Die Studie soll am 2. September beim Zukunftsforum der IHK vorgestellt werden – knapp drei Wochen vor der Abgeordnetenhauswahl. Für die Kammer sind die Zahlen Anlass, von der nächsten Landesregierung einen grundlegenden Kurswechsel zu fordern. „Das ist Wirtschaftsförderung zum Nulltarif“, sagt IHK-Präsident Sebastian Stietzel. Weniger Bürokratie könne „unglaublich viel Wertschöpfung“ schaffen.
Die IHK will dabei nicht nur schnellere Verwaltungsverfahren. Sie fordert, bestehende Vorschriften systematisch auszumisten. „Wer baut hier eigentlich wie viel überflüssige Vorgaben ab?“, müsse künftig die entscheidende Frage sein. IHK-Hauptgeschäftsführerin Manja Schreiner spricht von „ganz, ganz vielen Verordnungen, die auch überhaupt gar nicht mehr angewendet werden“. Diesen „Friedhof“ könne man abräumen.
IHK will Genehmigungen zur Ausnahme machenIn einem bereits im März beschlossenen Positionspapier fordert die Kammer unter anderem einen unabhängigen Normenkontrollrat. Sämtliche landesrechtlichen Genehmigungspflichten sollen überprüft werden. Wo möglich, soll künftig eine Anzeige ausreichen, statt vorab eine Genehmigung einholen zu müssen.
Auch Vorschriften beim Bauen will die IHK überprüfen. Schreiner nennt unter anderem Artenschutz und Vorgaben zur Barrierefreiheit. Bei barrierefreien Wohnungen gebe es teilweise eine „Überregulierung“. Vorgaben könnten Baukosten erhöhen und Investitionen erschweren.

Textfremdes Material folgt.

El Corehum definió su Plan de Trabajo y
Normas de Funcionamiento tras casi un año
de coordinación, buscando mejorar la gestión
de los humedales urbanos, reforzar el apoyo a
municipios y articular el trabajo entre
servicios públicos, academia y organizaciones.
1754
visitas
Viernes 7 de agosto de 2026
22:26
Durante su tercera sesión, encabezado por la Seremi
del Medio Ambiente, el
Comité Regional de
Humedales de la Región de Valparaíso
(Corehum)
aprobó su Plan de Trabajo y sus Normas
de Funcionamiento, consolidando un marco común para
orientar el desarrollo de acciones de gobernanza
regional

Grundsätzlich müsse Berlin wieder zu einer „schlanken Gesetzgebung“ kommen, fordert Schreiner. Bei belastenden Regelungen schwebt der IHK eine Art Beweisumkehr vor: Nicht ihr Fortbestehen soll selbstverständlich sein; vielmehr müsse begründet werden, warum eine Belastung weiterhin notwendig ist.

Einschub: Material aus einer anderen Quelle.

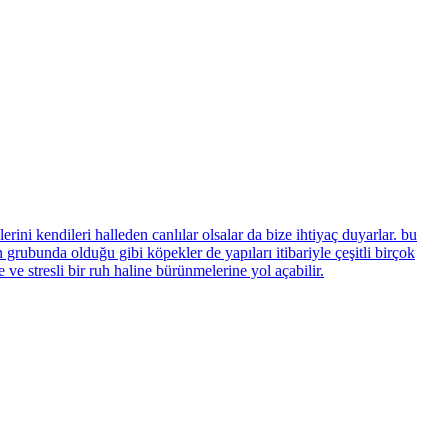
kendileri halleden canlılar olsalar da bize ihtiyaç duyarlar. bu
a olduğu gibi köpekler de yapıları itibariyle çeşitli birçok
 ve stresli bir ruh haline bürünmelerine yol açabilir.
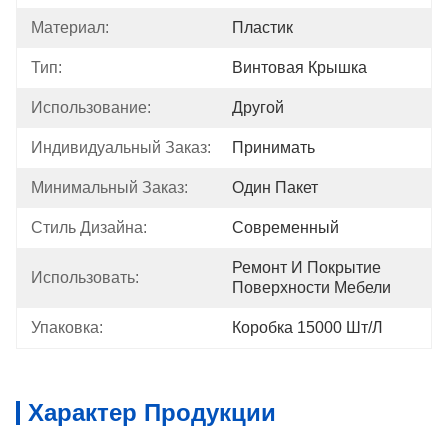
Материал:
Пластик
Тип:
Винтовая Крышка
Использование:
Другой
Индивидуальный Заказ:
Принимать
Минимальный Заказ:
Один Пакет
Стиль Дизайна:
Современный
Ремонт И Покрытие 
Использовать:
Поверхности Мебели
Упаковка:
Коробка 15000 Шт/л
Характер Продукции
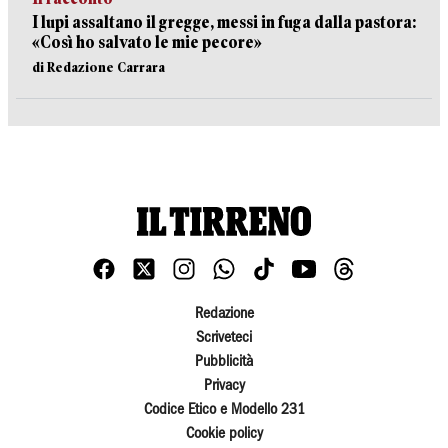
I lupi assaltano il gregge, messi in fuga dalla pastora:
«Così ho salvato le mie pecore»
di Redazione Carrara
Redazione
Scriveteci
Pubblicità
Privacy
Codice Etico e Modello 231
Cookie policy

Gerade angesichts knapper Kassen sieht die IHK darin einen Hebel für den nächsten Senat. Nach der Wahl werde kaum zusätzliches Geld zur Verfügung stehen. Umso wichtiger sei es, bestehende Prozesse effizienter zu machen. „Das Einzige, was wir machen können, ist wirklich zu identifizieren: Wo kriegen wir bessere Prozesse in diese Stadt rein?“, sagt Schreiner.